Sports bras are underwear too
Another challenge for the likes of ThirdLove and MeUndies is the invasion of athleticwear brands into bras and underwear. According to a 2019 NPD report, about one-third of bras purchased by Millennials were sports bras, a category that has grown significantly over the past three years as young consumers favour comfort and an active lifestyle. Brands benefiting from this shift include Nike, Lululemon, Adidas and others in the traditional activewear space.
Mindshare has shifted from lingerie toward athleisure.
“Mindshare has shifted from lingerie toward athleisure,” said Sujata Dantiki, director in the consumer and retail practice of consultancy SSA & Company. “The types of fabrics and functionalities that she’s asking for is now more livable, can be washed and worn day-to-day, for multiple purposes, from yoga to spin class to coffee shop to the office.”
It’s this lifestyle shift that fuelled the growth of bralettes in the past five years, and that’s now popularising products like Knix’ pullover bra that consumers wear under shirts and blouses as well as for working out. Aerie was an early adopter of the bralette, and now looks to categories like leggings, swimwear and fleece as growth drivers for the brand, according to Jen Foyle, Aerie's global brand president.

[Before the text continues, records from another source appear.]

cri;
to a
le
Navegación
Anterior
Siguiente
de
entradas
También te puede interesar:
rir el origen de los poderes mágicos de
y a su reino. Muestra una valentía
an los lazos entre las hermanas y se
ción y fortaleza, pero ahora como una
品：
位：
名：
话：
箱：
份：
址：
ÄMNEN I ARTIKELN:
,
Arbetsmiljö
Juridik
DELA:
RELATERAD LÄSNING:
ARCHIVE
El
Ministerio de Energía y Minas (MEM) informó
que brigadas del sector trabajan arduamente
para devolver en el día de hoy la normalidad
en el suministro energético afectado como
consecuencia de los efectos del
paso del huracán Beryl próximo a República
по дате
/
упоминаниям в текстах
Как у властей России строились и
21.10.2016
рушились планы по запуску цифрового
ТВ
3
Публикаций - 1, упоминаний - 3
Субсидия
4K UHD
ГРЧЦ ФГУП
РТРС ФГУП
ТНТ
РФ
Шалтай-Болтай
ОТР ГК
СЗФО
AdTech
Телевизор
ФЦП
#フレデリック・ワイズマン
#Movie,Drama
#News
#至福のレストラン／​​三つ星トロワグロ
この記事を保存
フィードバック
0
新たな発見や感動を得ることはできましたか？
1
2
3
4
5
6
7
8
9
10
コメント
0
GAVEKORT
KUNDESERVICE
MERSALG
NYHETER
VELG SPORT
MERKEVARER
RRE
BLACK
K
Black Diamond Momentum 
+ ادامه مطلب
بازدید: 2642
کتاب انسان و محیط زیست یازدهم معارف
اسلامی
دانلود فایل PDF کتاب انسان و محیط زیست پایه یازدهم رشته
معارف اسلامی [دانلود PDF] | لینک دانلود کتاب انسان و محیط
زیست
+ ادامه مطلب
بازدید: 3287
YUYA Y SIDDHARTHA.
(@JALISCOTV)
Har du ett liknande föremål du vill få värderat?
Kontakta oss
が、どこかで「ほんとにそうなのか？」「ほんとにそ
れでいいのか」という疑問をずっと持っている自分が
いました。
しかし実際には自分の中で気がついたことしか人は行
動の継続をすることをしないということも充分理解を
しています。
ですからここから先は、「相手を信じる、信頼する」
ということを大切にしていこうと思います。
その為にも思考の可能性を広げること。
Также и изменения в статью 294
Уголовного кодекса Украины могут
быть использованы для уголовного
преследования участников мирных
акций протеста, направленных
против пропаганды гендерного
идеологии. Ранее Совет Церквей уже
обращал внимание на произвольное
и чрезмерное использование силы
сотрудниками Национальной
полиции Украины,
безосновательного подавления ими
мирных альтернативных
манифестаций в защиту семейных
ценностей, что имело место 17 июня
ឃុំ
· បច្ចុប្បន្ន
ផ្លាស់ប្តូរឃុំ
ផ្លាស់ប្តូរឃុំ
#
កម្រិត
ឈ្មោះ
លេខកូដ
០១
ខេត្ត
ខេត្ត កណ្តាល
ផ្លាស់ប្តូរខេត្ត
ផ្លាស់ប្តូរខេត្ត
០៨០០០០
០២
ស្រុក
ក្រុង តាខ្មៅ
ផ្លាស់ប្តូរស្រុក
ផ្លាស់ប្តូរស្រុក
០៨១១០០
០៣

“I don’t need Madonna pointy boobs,” said Erika Spadafora, an accounting associate in Bucks County, Penn., who buys sports bras from Adidas and Lululemon. “[Sports bras and bralettes] don’t have weird cup padding and they’re not going to make size D boobs look even bigger.”
Few have an intimate relationship with their underwear
Spadafora, 33, recently discovered Cuup, a direct-to-consumer brand that sells $68 mesh bras and $18 briefs. Within two months of ordering her first bra, she bought two more. She was so jazzed about the brand, she said, that she attended an out-of-town pop-up event.
“The initial leap is always a risk,” Spadafora said. “But once I find out it’s good quality and good fit, I’ll definitely come back.”
For underwear, though, Spadafora isn’t so picky, and she’s not alone in that.
Once I find out it’s good quality and good fit, I’ll definitely come back.
“Underwear has always been more of an impulse purchase,” said B. Riley analyst Susan Anderson. “You’re not going to stores to buy underwear specifically.”
But Cami Tellez, the 22-year-old founder and CEO of Parade, is hoping that low prices and cheap shipping will create loyal customers.
So far, 15 percent of Parade shoppers have come back in the first 30 days. Tellez is also hoping that by capturing a younger demographic — ages 18 to 30 — these customers will stay with the brand for the long run.
“They're building a relationship with a brand that's going to last them for the next five to 10 years,” Tellez said. “And this is what makes this category so compelling: Loyalty is embedded in the DNA of how women interact with the product.”
Others see subscriptions as a way to build loyalty. Spadafora uses a service called Booty Bag that sends her two pairs a month for $15.
“It’s not the best but if my Victoria’s Secret underwear is going to fall apart anyway, I might as well try this,” she said.
MeUndies offers a monthly subscription where members can buy items at lower prices than what's offered at retail. With 1.5 million customers, most of who purchase multiple times, MeUndies is expected to reach $100 million in sales this year, according to Shokrian.
That figure is tiny compared to Victoria’s Secret or Hanes, but these young brands see an upside.
“If you think of Hanes for instance, they’re 100-years-old,” Shokrian said. “Jockey is -years-old. VS has been around for 40 years. So the fact that in our eight years we’ve been able to reach half a percent of share is just the beginning.”